=== Section Start ===

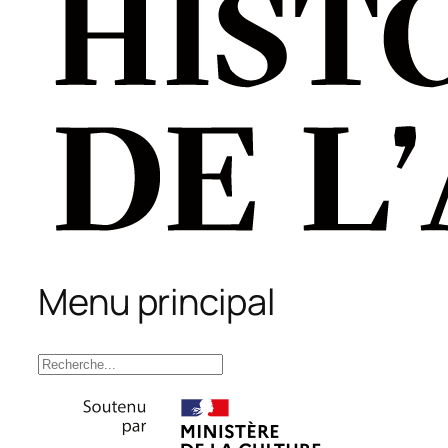
Menu principal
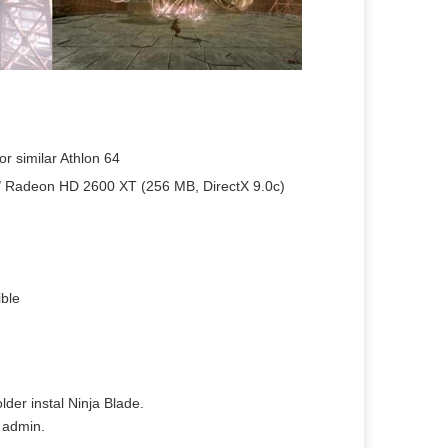
r similar Athlon 64
 Radeon HD 2600 XT (256 MB, DirectX 9.0c)
ible
lder instal Ninja Blade.
 admin.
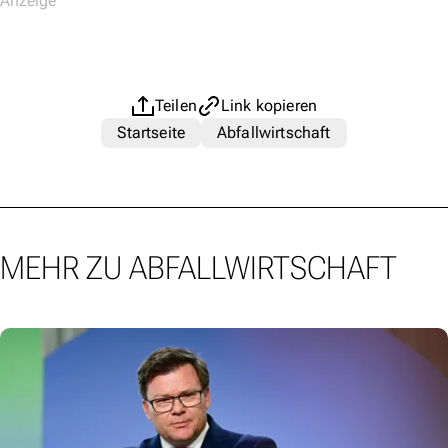
Teilen
Link kopieren
Startseite
Abfallwirtschaft
MEHR ZU ABFALLWIRTSCHAFT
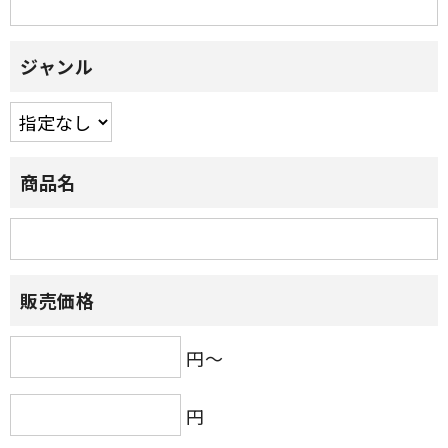
ジャンル
商品名
販売価格
円～
円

=== Section End ===

**YOUR INSTRUCTIONS**
Your answer must be the entries repeated exactly, with no pictures.

**TASK RESPONSE**
Menu principal
r similar Athlon 64
 Radeon HD 2600 XT (256 MB, DirectX 9.0c)
ible
lder instal Ninja Blade.
 admin.
Teilen
Link kopieren
Startseite
Abfallwirtschaft
MEHR ZU ABFALLWIRTSCHAFT
ジャンル
商品名
販売価格
円～
円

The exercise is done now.